* [TASK GOAL]:
Filter the records for "brand" and keep each line that has it.

DATA Start Marker

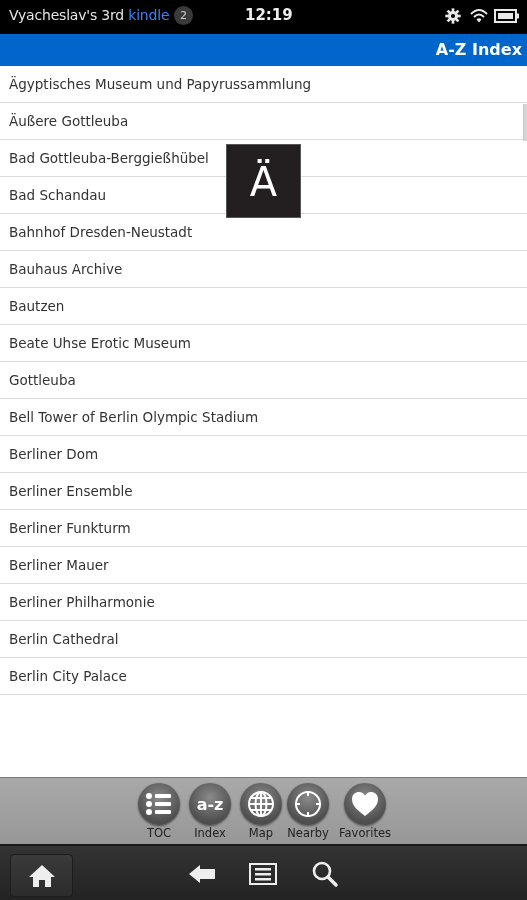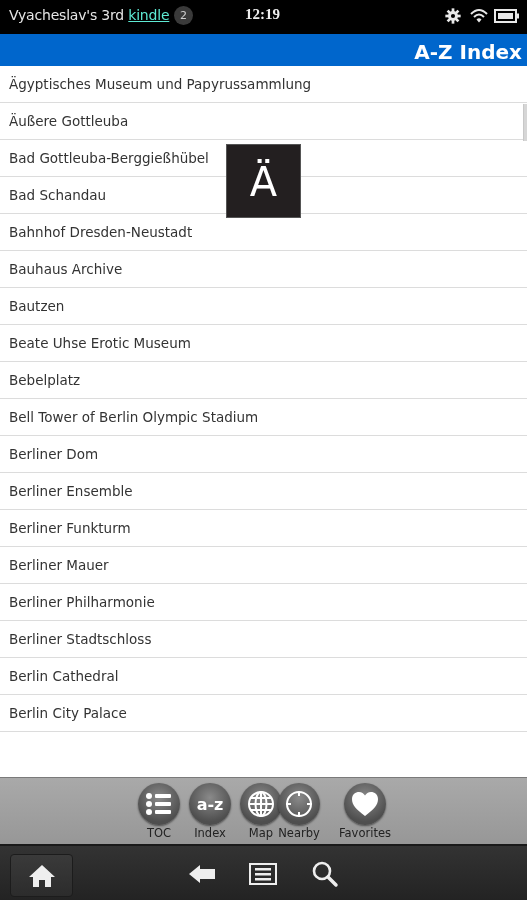--- a/index.html
+++ b/index.html
@@ -9,7 +9,7 @@
   
   .statusbar { position: absolute; left: 0; top: 0; width: 527px; height: 34px; background: #000; color: #e6e6e6; }
   .statusbar .device { position: absolute; left: 9px; top: 7px; font-size: 14px; letter-spacing: -0.2px; }
-  .statusbar .device .brand { color: #5eead4; text-decoration: underline; }
+  .statusbar .device .brand { color: #3b82f6; }
   .statusbar .badge { position: absolute; left: 174px; top: 6px; width: 19px; height: 19px; border-radius: 50%; background: #3a3a3a; color: #cfcfcf; font-size: 11px; text-align: center; line-height: 19px; }
   .statusbar .clock { position: absolute; left: 245px; top: 6px; font-size: 15px; font-weight: bold; color: #eee; font-family: Liberation Serif, serif; }
   .statusbar .ico { position: absolute; top: 6px; height: 20px; }

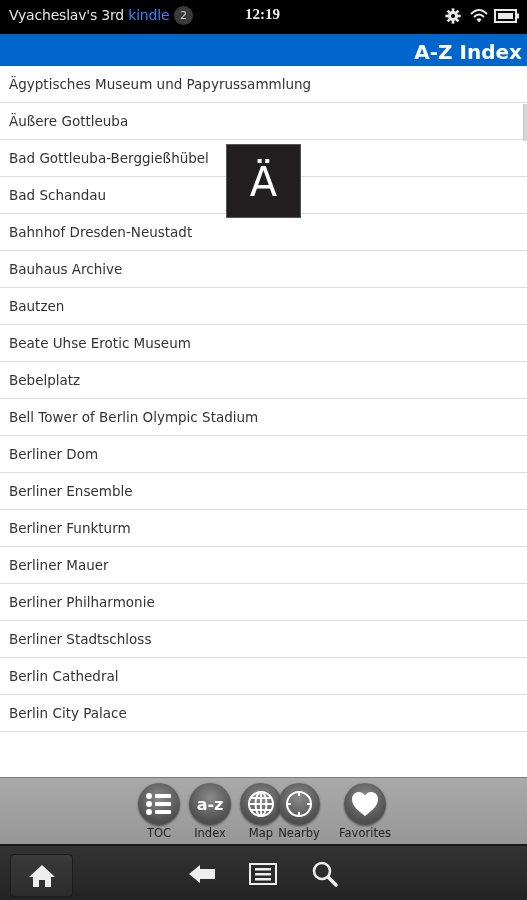--- a/index.html
+++ b/index.html
@@ -11,7 +11,7 @@
   .statusbar .device { position: absolute; left: 9px; top: 7px; font-size: 14px; letter-spacing: -0.2px; }
   .statusbar .device .brand { color: #3b82f6; }
   .statusbar .badge { position: absolute; left: 174px; top: 6px; width: 19px; height: 19px; border-radius: 50%; background: #3a3a3a; color: #cfcfcf; font-size: 11px; text-align: center; line-height: 19px; }
-  .statusbar .clock { position: absolute; left: 245px; top: 6px; font-size: 15px; font-weight: bold; color: #eee; font-family: Liberation Serif, serif; }
+  .statusbar .clock { position: absolute; left: 245px; top: 6px; font-size: 15px; font-weight: bold; color: #eee; }
   .statusbar .ico { position: absolute; top: 6px; height: 20px; }
   .gear { left: 444px; width: 18px; }
   .wifi { left: 469px; width: 20px; }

DATA End Marker

* [TASK RESULT]:
-  .statusbar .device .brand { color: #5eead4; text-decoration: underline; }
+  .statusbar .device .brand { color: #3b82f6; }
   .statusbar .device .brand { color: #3b82f6; }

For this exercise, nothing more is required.